Zum Auftragen des Produktes sollte man sich deshalb genug Zeit nehmen. Anfänger sind mit einem getönten Produkt gut beraten, bei dem unbehandelte Stellen schon vor der Bräunung sichtbar sind.
«Vor der Anwendung macht man am besten erst ein Peeling, damit der Selbstbräuner gleichmässig von der Haut aufgenommen werden kann», empfiehlt Edith Roth, Präsidentin des Schweizer Fachverbandes für Kosmetik in Aarau.
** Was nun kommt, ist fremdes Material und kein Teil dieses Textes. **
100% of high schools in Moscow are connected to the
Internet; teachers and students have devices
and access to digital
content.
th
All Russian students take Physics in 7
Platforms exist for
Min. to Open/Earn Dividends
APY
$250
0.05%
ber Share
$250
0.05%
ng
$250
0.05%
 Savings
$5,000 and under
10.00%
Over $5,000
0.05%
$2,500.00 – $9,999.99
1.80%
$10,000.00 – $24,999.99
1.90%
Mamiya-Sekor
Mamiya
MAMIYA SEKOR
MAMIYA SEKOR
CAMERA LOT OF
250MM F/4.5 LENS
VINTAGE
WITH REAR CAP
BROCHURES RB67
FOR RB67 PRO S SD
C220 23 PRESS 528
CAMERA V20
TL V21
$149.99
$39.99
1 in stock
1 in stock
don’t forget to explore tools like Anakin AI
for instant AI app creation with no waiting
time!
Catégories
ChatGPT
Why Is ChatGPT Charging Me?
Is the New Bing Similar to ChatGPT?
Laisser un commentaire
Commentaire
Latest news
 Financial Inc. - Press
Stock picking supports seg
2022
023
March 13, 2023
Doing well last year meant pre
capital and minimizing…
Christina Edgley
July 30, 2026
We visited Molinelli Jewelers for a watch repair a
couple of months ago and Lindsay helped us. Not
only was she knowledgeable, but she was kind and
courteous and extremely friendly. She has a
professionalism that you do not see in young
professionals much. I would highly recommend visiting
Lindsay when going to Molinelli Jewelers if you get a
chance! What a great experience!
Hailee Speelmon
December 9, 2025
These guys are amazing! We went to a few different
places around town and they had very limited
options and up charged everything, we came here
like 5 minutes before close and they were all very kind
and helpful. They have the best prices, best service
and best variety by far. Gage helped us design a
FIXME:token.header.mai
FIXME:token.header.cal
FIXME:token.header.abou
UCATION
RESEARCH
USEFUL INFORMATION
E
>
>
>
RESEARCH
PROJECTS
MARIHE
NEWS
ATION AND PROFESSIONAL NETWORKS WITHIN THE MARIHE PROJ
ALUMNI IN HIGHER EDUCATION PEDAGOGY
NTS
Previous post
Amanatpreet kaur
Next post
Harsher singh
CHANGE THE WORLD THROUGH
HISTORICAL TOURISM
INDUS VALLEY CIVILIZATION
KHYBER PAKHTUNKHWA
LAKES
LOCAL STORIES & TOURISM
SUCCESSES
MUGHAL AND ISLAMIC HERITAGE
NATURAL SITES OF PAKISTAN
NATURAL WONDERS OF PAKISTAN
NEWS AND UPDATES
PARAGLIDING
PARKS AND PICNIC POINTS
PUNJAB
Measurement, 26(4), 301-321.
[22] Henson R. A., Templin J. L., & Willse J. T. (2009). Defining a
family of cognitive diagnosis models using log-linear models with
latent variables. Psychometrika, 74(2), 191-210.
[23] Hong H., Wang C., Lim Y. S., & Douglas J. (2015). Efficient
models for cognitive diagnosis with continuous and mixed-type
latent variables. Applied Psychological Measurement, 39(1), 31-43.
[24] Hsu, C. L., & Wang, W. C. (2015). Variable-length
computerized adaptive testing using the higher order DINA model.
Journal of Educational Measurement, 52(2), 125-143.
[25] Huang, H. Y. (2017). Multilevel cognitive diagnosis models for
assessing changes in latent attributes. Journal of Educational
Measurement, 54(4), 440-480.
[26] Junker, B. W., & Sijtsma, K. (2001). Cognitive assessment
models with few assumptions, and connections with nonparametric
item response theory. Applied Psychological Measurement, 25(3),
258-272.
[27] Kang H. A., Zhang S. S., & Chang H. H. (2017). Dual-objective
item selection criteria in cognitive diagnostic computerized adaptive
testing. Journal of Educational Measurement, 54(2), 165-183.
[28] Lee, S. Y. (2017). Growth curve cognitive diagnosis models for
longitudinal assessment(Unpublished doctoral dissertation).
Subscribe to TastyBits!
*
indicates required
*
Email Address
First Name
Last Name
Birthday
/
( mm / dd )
So werden abgestorbene Hautschuppen entfernt und damit dunkle Flecken beispielsweise an Knien und Ellenbogen vermieden. Vorsicht nach dem Eincremen, die Selbstbräuner färben, solange sie nicht eingezogen sind, auch Kleider ein.
Die Haut kann bei häufiger Anwendung von Selbstbräunern leicht austrocknen. Deshalb rät Edith Roth, bei trockener Haut den Selbstbräuner vor dem Auftragen mit einer Feuchtigkeitscreme zu mischen.
Krönender Abschluss jeder Selbstbräunungsprozedur ist das gründliche Waschen der Hände und Nägel. Wer das vergisst, kann sich während zwei bis vier Tagen an der orangefarbenen Innenseite seiner Hände erfreuen.
Wirkung - So bräunen Selbstbräuner die Haut
Der Hauptwirkstoff Dihydoxyaceton (DHA) hat sich über Jahre hinweg in den Mixturen der Selbstbräunungsprodukte gehalten. Wegen seiner orangefarbenen Wirkung auf der Haut wird DHA heute jedoch mit neuen Zutaten kombiniert oder durch Pflanzenextrakte ersetzt.
Die Wirkungsweise ist die gleiche geblieben: DHA verbindet sich mit dem Keratin (Hornstoff) der obersten Hautschicht und färbt die Haut je nach Konzentration unterschiedlich dunkel ein. An Stellen, wo die Hornhaut dicker ist, wirkt das DHA tiefer und färbt die Haut entsprechend dunkler ein.
Innerhalb von zwei bis sechs Stunden ist die chemische Reaktion abgeschlossen. Begleiterscheinung des Bräunungsvorgangs ist ein unangenehmer Geruch, den die meisten Hersteller mit Parfümbeimischungen überdecken.
Die Färbung lässt sich nicht abwaschen. Sie hält zwei bis vier Tage an und geht mit der normalen Hautschuppung wieder verloren.